[Do this] Rewrite the lines below, replacing "darktable history" with "edit history" and keeping everything else unchanged.

[Listing]
^^^^^^^^^^^^^^^^

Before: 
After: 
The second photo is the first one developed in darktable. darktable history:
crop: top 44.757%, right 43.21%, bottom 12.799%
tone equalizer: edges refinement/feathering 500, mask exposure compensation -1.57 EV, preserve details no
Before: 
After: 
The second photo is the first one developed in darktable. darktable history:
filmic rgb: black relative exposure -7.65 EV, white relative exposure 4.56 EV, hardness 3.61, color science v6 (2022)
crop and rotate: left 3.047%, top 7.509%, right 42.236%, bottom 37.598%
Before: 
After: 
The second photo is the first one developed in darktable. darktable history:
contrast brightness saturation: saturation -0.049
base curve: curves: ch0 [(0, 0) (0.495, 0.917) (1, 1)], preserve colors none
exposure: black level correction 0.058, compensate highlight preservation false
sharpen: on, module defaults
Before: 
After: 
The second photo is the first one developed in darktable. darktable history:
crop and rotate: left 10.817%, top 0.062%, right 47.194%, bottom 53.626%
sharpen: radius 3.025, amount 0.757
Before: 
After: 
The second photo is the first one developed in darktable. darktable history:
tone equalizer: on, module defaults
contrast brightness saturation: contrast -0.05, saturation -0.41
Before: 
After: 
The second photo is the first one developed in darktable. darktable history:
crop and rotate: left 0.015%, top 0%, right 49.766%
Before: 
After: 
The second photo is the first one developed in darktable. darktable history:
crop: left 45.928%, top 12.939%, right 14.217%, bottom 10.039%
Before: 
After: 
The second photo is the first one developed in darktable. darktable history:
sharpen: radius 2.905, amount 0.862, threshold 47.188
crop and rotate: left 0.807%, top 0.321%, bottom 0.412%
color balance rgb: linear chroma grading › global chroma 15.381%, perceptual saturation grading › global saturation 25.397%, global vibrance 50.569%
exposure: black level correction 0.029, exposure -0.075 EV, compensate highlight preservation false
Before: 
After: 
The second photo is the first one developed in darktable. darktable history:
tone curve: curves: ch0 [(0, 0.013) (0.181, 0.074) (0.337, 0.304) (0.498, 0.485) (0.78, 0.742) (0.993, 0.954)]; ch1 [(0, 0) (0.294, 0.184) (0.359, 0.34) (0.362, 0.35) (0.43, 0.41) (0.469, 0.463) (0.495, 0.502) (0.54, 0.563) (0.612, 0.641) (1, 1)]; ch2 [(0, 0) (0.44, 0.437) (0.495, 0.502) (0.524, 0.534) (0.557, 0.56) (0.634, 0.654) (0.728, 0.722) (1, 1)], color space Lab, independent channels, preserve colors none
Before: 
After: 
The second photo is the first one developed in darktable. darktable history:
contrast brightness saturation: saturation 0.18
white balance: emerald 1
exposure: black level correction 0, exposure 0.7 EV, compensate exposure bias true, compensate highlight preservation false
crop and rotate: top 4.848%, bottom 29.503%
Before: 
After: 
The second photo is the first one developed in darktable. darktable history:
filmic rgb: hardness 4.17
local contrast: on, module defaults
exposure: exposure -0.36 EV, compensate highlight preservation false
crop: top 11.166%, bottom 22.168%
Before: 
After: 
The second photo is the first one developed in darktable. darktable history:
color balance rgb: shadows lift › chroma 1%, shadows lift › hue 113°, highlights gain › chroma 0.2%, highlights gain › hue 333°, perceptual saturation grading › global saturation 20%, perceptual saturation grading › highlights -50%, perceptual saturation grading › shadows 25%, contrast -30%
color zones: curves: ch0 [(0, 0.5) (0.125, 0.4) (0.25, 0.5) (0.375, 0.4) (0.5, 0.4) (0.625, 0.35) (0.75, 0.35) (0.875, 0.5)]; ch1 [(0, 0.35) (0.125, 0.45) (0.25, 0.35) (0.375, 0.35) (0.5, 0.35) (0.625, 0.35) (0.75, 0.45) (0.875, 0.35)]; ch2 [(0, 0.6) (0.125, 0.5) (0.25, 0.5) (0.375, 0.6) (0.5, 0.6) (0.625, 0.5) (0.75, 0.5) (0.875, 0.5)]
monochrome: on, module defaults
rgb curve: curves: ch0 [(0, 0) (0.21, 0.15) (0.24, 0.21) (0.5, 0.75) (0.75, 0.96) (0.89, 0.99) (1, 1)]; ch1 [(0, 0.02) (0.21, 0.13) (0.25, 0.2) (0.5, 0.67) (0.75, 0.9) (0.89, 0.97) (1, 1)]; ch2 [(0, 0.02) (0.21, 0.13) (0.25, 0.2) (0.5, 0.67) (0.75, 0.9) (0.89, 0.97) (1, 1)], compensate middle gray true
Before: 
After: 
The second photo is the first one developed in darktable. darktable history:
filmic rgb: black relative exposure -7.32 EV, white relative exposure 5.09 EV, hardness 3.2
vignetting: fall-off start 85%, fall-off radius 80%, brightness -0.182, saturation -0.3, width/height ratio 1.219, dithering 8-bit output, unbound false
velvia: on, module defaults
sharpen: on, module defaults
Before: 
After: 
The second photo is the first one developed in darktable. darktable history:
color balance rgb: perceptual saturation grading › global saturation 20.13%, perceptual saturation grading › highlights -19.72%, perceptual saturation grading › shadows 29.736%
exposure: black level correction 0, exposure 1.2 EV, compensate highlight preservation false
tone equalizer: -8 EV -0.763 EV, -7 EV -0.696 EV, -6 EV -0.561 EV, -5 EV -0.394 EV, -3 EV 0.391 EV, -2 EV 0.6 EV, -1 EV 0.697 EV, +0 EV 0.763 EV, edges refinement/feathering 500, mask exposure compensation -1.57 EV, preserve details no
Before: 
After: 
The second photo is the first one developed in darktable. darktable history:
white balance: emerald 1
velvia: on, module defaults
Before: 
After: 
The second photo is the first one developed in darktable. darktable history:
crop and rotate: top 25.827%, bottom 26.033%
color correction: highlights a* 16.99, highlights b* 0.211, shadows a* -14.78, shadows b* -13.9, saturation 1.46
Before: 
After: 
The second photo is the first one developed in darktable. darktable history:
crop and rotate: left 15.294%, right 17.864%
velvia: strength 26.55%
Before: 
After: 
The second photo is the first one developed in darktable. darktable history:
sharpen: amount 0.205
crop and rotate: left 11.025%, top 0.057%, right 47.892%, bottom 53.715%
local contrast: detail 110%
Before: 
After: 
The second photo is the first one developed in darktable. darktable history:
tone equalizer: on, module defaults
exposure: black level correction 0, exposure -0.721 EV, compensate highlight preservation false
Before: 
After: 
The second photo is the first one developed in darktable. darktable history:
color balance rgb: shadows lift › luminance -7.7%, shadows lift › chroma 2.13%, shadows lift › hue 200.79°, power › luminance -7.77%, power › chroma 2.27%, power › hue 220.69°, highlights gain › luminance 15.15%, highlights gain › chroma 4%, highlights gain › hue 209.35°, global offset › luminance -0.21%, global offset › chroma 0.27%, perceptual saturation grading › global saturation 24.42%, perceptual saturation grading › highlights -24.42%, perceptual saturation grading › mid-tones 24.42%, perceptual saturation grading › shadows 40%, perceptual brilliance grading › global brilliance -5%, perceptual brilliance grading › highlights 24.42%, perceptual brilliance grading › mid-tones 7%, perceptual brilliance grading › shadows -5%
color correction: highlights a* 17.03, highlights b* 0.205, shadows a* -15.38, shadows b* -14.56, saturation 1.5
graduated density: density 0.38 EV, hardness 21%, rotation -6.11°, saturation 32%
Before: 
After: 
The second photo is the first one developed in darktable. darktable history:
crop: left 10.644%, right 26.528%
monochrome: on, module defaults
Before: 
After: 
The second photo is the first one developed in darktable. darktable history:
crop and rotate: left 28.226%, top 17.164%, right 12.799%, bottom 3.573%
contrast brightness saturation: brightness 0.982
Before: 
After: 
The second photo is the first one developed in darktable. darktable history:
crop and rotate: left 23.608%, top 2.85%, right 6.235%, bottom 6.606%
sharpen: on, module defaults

^^^^^^^^^^^^^^^^

[Response]
Before: 
After: 
The second photo is the first one developed in darktable. edit history:
crop: top 44.757%, right 43.21%, bottom 12.799%
tone equalizer: edges refinement/feathering 500, mask exposure compensation -1.57 EV, preserve details no
Before: 
After: 
The second photo is the first one developed in darktable. edit history:
filmic rgb: black relative exposure -7.65 EV, white relative exposure 4.56 EV, hardness 3.61, color science v6 (2022)
crop and rotate: left 3.047%, top 7.509%, right 42.236%, bottom 37.598%
Before: 
After: 
The second photo is the first one developed in darktable. edit history:
contrast brightness saturation: saturation -0.049
base curve: curves: ch0 [(0, 0) (0.495, 0.917) (1, 1)], preserve colors none
exposure: black level correction 0.058, compensate highlight preservation false
sharpen: on, module defaults
Before: 
After: 
The second photo is the first one developed in darktable. edit history:
crop and rotate: left 10.817%, top 0.062%, right 47.194%, bottom 53.626%
sharpen: radius 3.025, amount 0.757
Before: 
After: 
The second photo is the first one developed in darktable. edit history:
tone equalizer: on, module defaults
contrast brightness saturation: contrast -0.05, saturation -0.41
Before: 
After: 
The second photo is the first one developed in darktable. edit history:
crop and rotate: left 0.015%, top 0%, right 49.766%
Before: 
After: 
The second photo is the first one developed in darktable. edit history:
crop: left 45.928%, top 12.939%, right 14.217%, bottom 10.039%
Before: 
After: 
The second photo is the first one developed in darktable. edit history:
sharpen: radius 2.905, amount 0.862, threshold 47.188
crop and rotate: left 0.807%, top 0.321%, bottom 0.412%
color balance rgb: linear chroma grading › global chroma 15.381%, perceptual saturation grading › global saturation 25.397%, global vibrance 50.569%
exposure: black level correction 0.029, exposure -0.075 EV, compensate highlight preservation false
Before: 
After: 
The second photo is the first one developed in darktable. edit history:
tone curve: curves: ch0 [(0, 0.013) (0.181, 0.074) (0.337, 0.304) (0.498, 0.485) (0.78, 0.742) (0.993, 0.954)]; ch1 [(0, 0) (0.294, 0.184) (0.359, 0.34) (0.362, 0.35) (0.43, 0.41) (0.469, 0.463) (0.495, 0.502) (0.54, 0.563) (0.612, 0.641) (1, 1)]; ch2 [(0, 0) (0.44, 0.437) (0.495, 0.502) (0.524, 0.534) (0.557, 0.56) (0.634, 0.654) (0.728, 0.722) (1, 1)], color space Lab, independent channels, preserve colors none
Before: 
After: 
The second photo is the first one developed in darktable. edit history:
contrast brightness saturation: saturation 0.18
white balance: emerald 1
exposure: black level correction 0, exposure 0.7 EV, compensate exposure bias true, compensate highlight preservation false
crop and rotate: top 4.848%, bottom 29.503%
Before: 
After: 
The second photo is the first one developed in darktable. edit history:
filmic rgb: hardness 4.17
local contrast: on, module defaults
exposure: exposure -0.36 EV, compensate highlight preservation false
crop: top 11.166%, bottom 22.168%
Before: 
After: 
The second photo is the first one developed in darktable. edit history:
color balance rgb: shadows lift › chroma 1%, shadows lift › hue 113°, highlights gain › chroma 0.2%, highlights gain › hue 333°, perceptual saturation grading › global saturation 20%, perceptual saturation grading › highlights -50%, perceptual saturation grading › shadows 25%, contrast -30%
color zones: curves: ch0 [(0, 0.5) (0.125, 0.4) (0.25, 0.5) (0.375, 0.4) (0.5, 0.4) (0.625, 0.35) (0.75, 0.35) (0.875, 0.5)]; ch1 [(0, 0.35) (0.125, 0.45) (0.25, 0.35) (0.375, 0.35) (0.5, 0.35) (0.625, 0.35) (0.75, 0.45) (0.875, 0.35)]; ch2 [(0, 0.6) (0.125, 0.5) (0.25, 0.5) (0.375, 0.6) (0.5, 0.6) (0.625, 0.5) (0.75, 0.5) (0.875, 0.5)]
monochrome: on, module defaults
rgb curve: curves: ch0 [(0, 0) (0.21, 0.15) (0.24, 0.21) (0.5, 0.75) (0.75, 0.96) (0.89, 0.99) (1, 1)]; ch1 [(0, 0.02) (0.21, 0.13) (0.25, 0.2) (0.5, 0.67) (0.75, 0.9) (0.89, 0.97) (1, 1)]; ch2 [(0, 0.02) (0.21, 0.13) (0.25, 0.2) (0.5, 0.67) (0.75, 0.9) (0.89, 0.97) (1, 1)], compensate middle gray true
Before: 
After: 
The second photo is the first one developed in darktable. edit history:
filmic rgb: black relative exposure -7.32 EV, white relative exposure 5.09 EV, hardness 3.2
vignetting: fall-off start 85%, fall-off radius 80%, brightness -0.182, saturation -0.3, width/height ratio 1.219, dithering 8-bit output, unbound false
velvia: on, module defaults
sharpen: on, module defaults
Before: 
After: 
The second photo is the first one developed in darktable. edit history:
color balance rgb: perceptual saturation grading › global saturation 20.13%, perceptual saturation grading › highlights -19.72%, perceptual saturation grading › shadows 29.736%
exposure: black level correction 0, exposure 1.2 EV, compensate highlight preservation false
tone equalizer: -8 EV -0.763 EV, -7 EV -0.696 EV, -6 EV -0.561 EV, -5 EV -0.394 EV, -3 EV 0.391 EV, -2 EV 0.6 EV, -1 EV 0.697 EV, +0 EV 0.763 EV, edges refinement/feathering 500, mask exposure compensation -1.57 EV, preserve details no
Before: 
After: 
The second photo is the first one developed in darktable. edit history:
white balance: emerald 1
velvia: on, module defaults
Before: 
After: 
The second photo is the first one developed in darktable. edit history:
crop and rotate: top 25.827%, bottom 26.033%
color correction: highlights a* 16.99, highlights b* 0.211, shadows a* -14.78, shadows b* -13.9, saturation 1.46
Before: 
After: 
The second photo is the first one developed in darktable. edit history:
crop and rotate: left 15.294%, right 17.864%
velvia: strength 26.55%
Before: 
After: 
The second photo is the first one developed in darktable. edit history:
sharpen: amount 0.205
crop and rotate: left 11.025%, top 0.057%, right 47.892%, bottom 53.715%
local contrast: detail 110%
Before: 
After: 
The second photo is the first one developed in darktable. edit history:
tone equalizer: on, module defaults
exposure: black level correction 0, exposure -0.721 EV, compensate highlight preservation false
Before: 
After: 
The second photo is the first one developed in darktable. edit history:
color balance rgb: shadows lift › luminance -7.7%, shadows lift › chroma 2.13%, shadows lift › hue 200.79°, power › luminance -7.77%, power › chroma 2.27%, power › hue 220.69°, highlights gain › luminance 15.15%, highlights gain › chroma 4%, highlights gain › hue 209.35°, global offset › luminance -0.21%, global offset › chroma 0.27%, perceptual saturation grading › global saturation 24.42%, perceptual saturation grading › highlights -24.42%, perceptual saturation grading › mid-tones 24.42%, perceptual saturation grading › shadows 40%, perceptual brilliance grading › global brilliance -5%, perceptual brilliance grading › highlights 24.42%, perceptual brilliance grading › mid-tones 7%, perceptual brilliance grading › shadows -5%
color correction: highlights a* 17.03, highlights b* 0.205, shadows a* -15.38, shadows b* -14.56, saturation 1.5
graduated density: density 0.38 EV, hardness 21%, rotation -6.11°, saturation 32%
Before: 
After: 
The second photo is the first one developed in darktable. edit history:
crop: left 10.644%, right 26.528%
monochrome: on, module defaults
Before: 
After: 
The second photo is the first one developed in darktable. edit history:
crop and rotate: left 28.226%, top 17.164%, right 12.799%, bottom 3.573%
contrast brightness saturation: brightness 0.982
Before: 
After: 
The second photo is the first one developed in darktable. edit history:
crop and rotate: left 23.608%, top 2.85%, right 6.235%, bottom 6.606%
sharpen: on, module defaults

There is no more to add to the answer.